• _Your assignment_
Reprint the whole of the data exactly.

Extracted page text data
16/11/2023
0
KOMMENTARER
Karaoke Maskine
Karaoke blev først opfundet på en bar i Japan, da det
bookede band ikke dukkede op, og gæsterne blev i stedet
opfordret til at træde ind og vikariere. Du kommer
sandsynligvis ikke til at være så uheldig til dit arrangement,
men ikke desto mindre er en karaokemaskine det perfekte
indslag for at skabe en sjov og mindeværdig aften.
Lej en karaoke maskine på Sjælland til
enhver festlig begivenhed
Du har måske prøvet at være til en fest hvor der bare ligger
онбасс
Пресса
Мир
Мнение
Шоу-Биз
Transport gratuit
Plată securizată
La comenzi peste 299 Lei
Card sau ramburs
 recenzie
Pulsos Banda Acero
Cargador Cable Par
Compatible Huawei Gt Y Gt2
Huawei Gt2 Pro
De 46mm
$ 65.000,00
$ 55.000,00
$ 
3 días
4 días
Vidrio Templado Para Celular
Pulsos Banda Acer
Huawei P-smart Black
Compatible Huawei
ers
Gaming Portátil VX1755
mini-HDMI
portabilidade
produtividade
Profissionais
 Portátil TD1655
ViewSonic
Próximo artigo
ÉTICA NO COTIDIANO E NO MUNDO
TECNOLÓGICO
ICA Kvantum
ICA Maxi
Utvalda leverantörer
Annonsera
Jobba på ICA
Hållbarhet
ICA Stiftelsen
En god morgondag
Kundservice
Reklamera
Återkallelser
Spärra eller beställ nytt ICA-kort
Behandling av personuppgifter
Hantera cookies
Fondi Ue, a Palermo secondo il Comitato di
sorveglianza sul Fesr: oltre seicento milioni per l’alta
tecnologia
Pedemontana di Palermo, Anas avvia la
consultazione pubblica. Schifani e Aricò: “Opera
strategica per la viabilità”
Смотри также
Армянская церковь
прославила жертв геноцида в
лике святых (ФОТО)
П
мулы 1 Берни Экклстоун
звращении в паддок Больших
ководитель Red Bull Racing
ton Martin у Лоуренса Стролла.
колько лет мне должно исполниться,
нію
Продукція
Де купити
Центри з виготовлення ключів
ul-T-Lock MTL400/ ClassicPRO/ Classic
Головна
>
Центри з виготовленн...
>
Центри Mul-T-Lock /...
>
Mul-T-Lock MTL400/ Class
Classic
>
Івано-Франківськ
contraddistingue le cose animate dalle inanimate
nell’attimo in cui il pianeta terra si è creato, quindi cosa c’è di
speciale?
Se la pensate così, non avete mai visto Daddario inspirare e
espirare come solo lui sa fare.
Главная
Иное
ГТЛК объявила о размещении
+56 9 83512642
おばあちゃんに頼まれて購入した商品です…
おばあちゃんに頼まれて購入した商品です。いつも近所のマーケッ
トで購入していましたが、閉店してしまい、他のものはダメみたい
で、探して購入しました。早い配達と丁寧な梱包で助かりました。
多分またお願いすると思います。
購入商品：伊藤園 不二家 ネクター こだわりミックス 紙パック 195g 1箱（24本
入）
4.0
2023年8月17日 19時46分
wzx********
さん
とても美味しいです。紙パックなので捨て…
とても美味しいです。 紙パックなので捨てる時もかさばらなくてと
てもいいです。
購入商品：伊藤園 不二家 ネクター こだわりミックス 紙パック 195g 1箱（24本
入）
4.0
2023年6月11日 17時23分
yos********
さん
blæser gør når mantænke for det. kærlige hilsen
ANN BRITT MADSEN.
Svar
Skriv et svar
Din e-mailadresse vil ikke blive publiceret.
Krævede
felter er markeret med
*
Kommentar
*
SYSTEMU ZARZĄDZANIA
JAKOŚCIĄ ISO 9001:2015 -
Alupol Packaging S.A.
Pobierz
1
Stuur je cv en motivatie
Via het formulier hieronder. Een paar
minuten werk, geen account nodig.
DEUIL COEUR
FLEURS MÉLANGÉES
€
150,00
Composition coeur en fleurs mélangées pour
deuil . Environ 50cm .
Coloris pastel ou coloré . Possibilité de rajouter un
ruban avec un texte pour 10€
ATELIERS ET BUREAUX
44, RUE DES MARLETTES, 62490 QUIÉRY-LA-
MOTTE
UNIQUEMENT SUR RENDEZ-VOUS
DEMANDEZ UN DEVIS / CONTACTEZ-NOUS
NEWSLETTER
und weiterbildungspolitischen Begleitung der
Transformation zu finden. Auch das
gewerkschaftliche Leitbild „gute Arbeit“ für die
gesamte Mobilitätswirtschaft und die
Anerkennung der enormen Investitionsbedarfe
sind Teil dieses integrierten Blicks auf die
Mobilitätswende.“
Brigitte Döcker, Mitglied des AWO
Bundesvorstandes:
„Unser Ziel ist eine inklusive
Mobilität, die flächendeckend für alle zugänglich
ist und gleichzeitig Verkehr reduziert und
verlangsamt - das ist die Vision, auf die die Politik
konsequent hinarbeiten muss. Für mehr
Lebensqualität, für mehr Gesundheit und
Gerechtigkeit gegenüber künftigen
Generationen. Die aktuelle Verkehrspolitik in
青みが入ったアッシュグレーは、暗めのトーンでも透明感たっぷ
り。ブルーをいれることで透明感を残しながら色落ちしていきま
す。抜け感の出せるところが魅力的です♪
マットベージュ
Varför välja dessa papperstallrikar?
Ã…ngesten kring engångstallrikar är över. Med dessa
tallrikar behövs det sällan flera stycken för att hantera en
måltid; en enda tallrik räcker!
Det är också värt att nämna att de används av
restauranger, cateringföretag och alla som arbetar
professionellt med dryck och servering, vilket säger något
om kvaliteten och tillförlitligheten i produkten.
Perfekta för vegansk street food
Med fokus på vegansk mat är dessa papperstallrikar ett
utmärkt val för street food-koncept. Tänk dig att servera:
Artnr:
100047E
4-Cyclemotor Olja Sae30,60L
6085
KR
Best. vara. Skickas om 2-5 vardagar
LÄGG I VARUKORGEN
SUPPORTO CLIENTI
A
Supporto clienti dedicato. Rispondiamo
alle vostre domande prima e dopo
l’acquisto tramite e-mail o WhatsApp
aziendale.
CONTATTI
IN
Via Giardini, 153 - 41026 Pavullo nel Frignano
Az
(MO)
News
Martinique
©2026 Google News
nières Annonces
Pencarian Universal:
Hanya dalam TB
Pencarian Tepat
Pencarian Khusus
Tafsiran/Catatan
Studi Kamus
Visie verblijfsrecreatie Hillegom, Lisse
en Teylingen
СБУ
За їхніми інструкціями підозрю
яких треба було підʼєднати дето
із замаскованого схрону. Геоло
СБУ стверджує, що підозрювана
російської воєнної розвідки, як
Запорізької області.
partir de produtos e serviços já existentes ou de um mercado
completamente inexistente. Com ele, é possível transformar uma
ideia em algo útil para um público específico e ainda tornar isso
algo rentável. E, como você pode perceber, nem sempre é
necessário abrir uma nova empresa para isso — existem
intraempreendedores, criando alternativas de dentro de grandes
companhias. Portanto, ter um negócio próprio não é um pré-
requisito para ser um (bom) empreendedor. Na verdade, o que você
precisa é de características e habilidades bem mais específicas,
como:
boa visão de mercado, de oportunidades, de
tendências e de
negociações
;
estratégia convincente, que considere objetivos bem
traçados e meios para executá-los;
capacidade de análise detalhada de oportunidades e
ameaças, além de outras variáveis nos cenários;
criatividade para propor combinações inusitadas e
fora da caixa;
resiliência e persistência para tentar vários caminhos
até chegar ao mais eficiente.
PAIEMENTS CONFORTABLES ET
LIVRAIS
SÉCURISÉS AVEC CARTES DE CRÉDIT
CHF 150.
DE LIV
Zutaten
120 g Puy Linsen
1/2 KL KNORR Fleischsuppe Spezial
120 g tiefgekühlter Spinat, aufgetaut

• _Exercise response_
16/11/2023
0
KOMMENTARER
Karaoke Maskine
Karaoke blev først opfundet på en bar i Japan, da det
bookede band ikke dukkede op, og gæsterne blev i stedet
opfordret til at træde ind og vikariere. Du kommer
sandsynligvis ikke til at være så uheldig til dit arrangement,
men ikke desto mindre er en karaokemaskine det perfekte
indslag for at skabe en sjov og mindeværdig aften.
Lej en karaoke maskine på Sjælland til
enhver festlig begivenhed
Du har måske prøvet at være til en fest hvor der bare ligger
онбасс
Пресса
Мир
Мнение
Шоу-Биз
Transport gratuit
Plată securizată
La comenzi peste 299 Lei
Card sau ramburs
 recenzie
Pulsos Banda Acero
Cargador Cable Par
Compatible Huawei Gt Y Gt2
Huawei Gt2 Pro
De 46mm
$ 65.000,00
$ 55.000,00
$ 
3 días
4 días
Vidrio Templado Para Celular
Pulsos Banda Acer
Huawei P-smart Black
Compatible Huawei
ers
Gaming Portátil VX1755
mini-HDMI
portabilidade
produtividade
Profissionais
 Portátil TD1655
ViewSonic
Próximo artigo
ÉTICA NO COTIDIANO E NO MUNDO
TECNOLÓGICO
ICA Kvantum
ICA Maxi
Utvalda leverantörer
Annonsera
Jobba på ICA
Hållbarhet
ICA Stiftelsen
En god morgondag
Kundservice
Reklamera
Återkallelser
Spärra eller beställ nytt ICA-kort
Behandling av personuppgifter
Hantera cookies
Fondi Ue, a Palermo secondo il Comitato di
sorveglianza sul Fesr: oltre seicento milioni per l’alta
tecnologia
Pedemontana di Palermo, Anas avvia la
consultazione pubblica. Schifani e Aricò: “Opera
strategica per la viabilità”
Смотри также
Армянская церковь
прославила жертв геноцида в
лике святых (ФОТО)
П
мулы 1 Берни Экклстоун
звращении в паддок Больших
ководитель Red Bull Racing
ton Martin у Лоуренса Стролла.
колько лет мне должно исполниться,
нію
Продукція
Де купити
Центри з виготовлення ключів
ul-T-Lock MTL400/ ClassicPRO/ Classic
Головна
>
Центри з виготовленн...
>
Центри Mul-T-Lock /...
>
Mul-T-Lock MTL400/ Class
Classic
>
Івано-Франківськ
contraddistingue le cose animate dalle inanimate
nell’attimo in cui il pianeta terra si è creato, quindi cosa c’è di
speciale?
Se la pensate così, non avete mai visto Daddario inspirare e
espirare come solo lui sa fare.
Главная
Иное
ГТЛК объявила о размещении
+56 9 83512642
おばあちゃんに頼まれて購入した商品です…
おばあちゃんに頼まれて購入した商品です。いつも近所のマーケッ
トで購入していましたが、閉店してしまい、他のものはダメみたい
で、探して購入しました。早い配達と丁寧な梱包で助かりました。
多分またお願いすると思います。
購入商品：伊藤園 不二家 ネクター こだわりミックス 紙パック 195g 1箱（24本
入）
4.0
2023年8月17日 19時46分
wzx********
さん
とても美味しいです。紙パックなので捨て…
とても美味しいです。 紙パックなので捨てる時もかさばらなくてと
てもいいです。
購入商品：伊藤園 不二家 ネクター こだわりミックス 紙パック 195g 1箱（24本
入）
4.0
2023年6月11日 17時23分
yos********
さん
blæser gør når mantænke for det. kærlige hilsen
ANN BRITT MADSEN.
Svar
Skriv et svar
Din e-mailadresse vil ikke blive publiceret.
Krævede
felter er markeret med
*
Kommentar
*
SYSTEMU ZARZĄDZANIA
JAKOŚCIĄ ISO 9001:2015 -
Alupol Packaging S.A.
Pobierz
1
Stuur je cv en motivatie
Via het formulier hieronder. Een paar
minuten werk, geen account nodig.
DEUIL COEUR
FLEURS MÉLANGÉES
€
150,00
Composition coeur en fleurs mélangées pour
deuil . Environ 50cm .
Coloris pastel ou coloré . Possibilité de rajouter un
ruban avec un texte pour 10€
ATELIERS ET BUREAUX
44, RUE DES MARLETTES, 62490 QUIÉRY-LA-
MOTTE
UNIQUEMENT SUR RENDEZ-VOUS
DEMANDEZ UN DEVIS / CONTACTEZ-NOUS
NEWSLETTER
und weiterbildungspolitischen Begleitung der
Transformation zu finden. Auch das
gewerkschaftliche Leitbild „gute Arbeit“ für die
gesamte Mobilitätswirtschaft und die
Anerkennung der enormen Investitionsbedarfe
sind Teil dieses integrierten Blicks auf die
Mobilitätswende.“
Brigitte Döcker, Mitglied des AWO
Bundesvorstandes:
„Unser Ziel ist eine inklusive
Mobilität, die flächendeckend für alle zugänglich
ist und gleichzeitig Verkehr reduziert und
verlangsamt - das ist die Vision, auf die die Politik
konsequent hinarbeiten muss. Für mehr
Lebensqualität, für mehr Gesundheit und
Gerechtigkeit gegenüber künftigen
Generationen. Die aktuelle Verkehrspolitik in
青みが入ったアッシュグレーは、暗めのトーンでも透明感たっぷ
り。ブルーをいれることで透明感を残しながら色落ちしていきま
す。抜け感の出せるところが魅力的です♪
マットベージュ
Varför välja dessa papperstallrikar?
Ã…ngesten kring engångstallrikar är över. Med dessa
tallrikar behövs det sällan flera stycken för att hantera en
måltid; en enda tallrik räcker!
Det är också värt att nämna att de används av
restauranger, cateringföretag och alla som arbetar
professionellt med dryck och servering, vilket säger något
om kvaliteten och tillförlitligheten i produkten.
Perfekta för vegansk street food
Med fokus på vegansk mat är dessa papperstallrikar ett
utmärkt val för street food-koncept. Tänk dig att servera:
Artnr:
100047E
4-Cyclemotor Olja Sae30,60L
6085
KR
Best. vara. Skickas om 2-5 vardagar
LÄGG I VARUKORGEN
SUPPORTO CLIENTI
A
Supporto clienti dedicato. Rispondiamo
alle vostre domande prima e dopo
l’acquisto tramite e-mail o WhatsApp
aziendale.
CONTATTI
IN
Via Giardini, 153 - 41026 Pavullo nel Frignano
Az
(MO)
News
Martinique
©2026 Google News
nières Annonces
Pencarian Universal:
Hanya dalam TB
Pencarian Tepat
Pencarian Khusus
Tafsiran/Catatan
Studi Kamus
Visie verblijfsrecreatie Hillegom, Lisse
en Teylingen
СБУ
За їхніми інструкціями підозрю
яких треба було підʼєднати дето
із замаскованого схрону. Геоло
СБУ стверджує, що підозрювана
російської воєнної розвідки, як
Запорізької області.
partir de produtos e serviços já existentes ou de um mercado
completamente inexistente. Com ele, é possível transformar uma
ideia em algo útil para um público específico e ainda tornar isso
algo rentável. E, como você pode perceber, nem sempre é
necessário abrir uma nova empresa para isso — existem
intraempreendedores, criando alternativas de dentro de grandes
companhias. Portanto, ter um negócio próprio não é um pré-
requisito para ser um (bom) empreendedor. Na verdade, o que você
precisa é de características e habilidades bem mais específicas,
como:
boa visão de mercado, de oportunidades, de
tendências e de
negociações
;
estratégia convincente, que considere objetivos bem
traçados e meios para executá-los;
capacidade de análise detalhada de oportunidades e
ameaças, além de outras variáveis nos cenários;
criatividade para propor combinações inusitadas e
fora da caixa;
resiliência e persistência para tentar vários caminhos
até chegar ao mais eficiente.
PAIEMENTS CONFORTABLES ET
LIVRAIS
SÉCURISÉS AVEC CARTES DE CRÉDIT
CHF 150.
DE LIV
Zutaten
120 g Puy Linsen
1/2 KL KNORR Fleischsuppe Spezial
120 g tiefgekühlter Spinat, aufgetaut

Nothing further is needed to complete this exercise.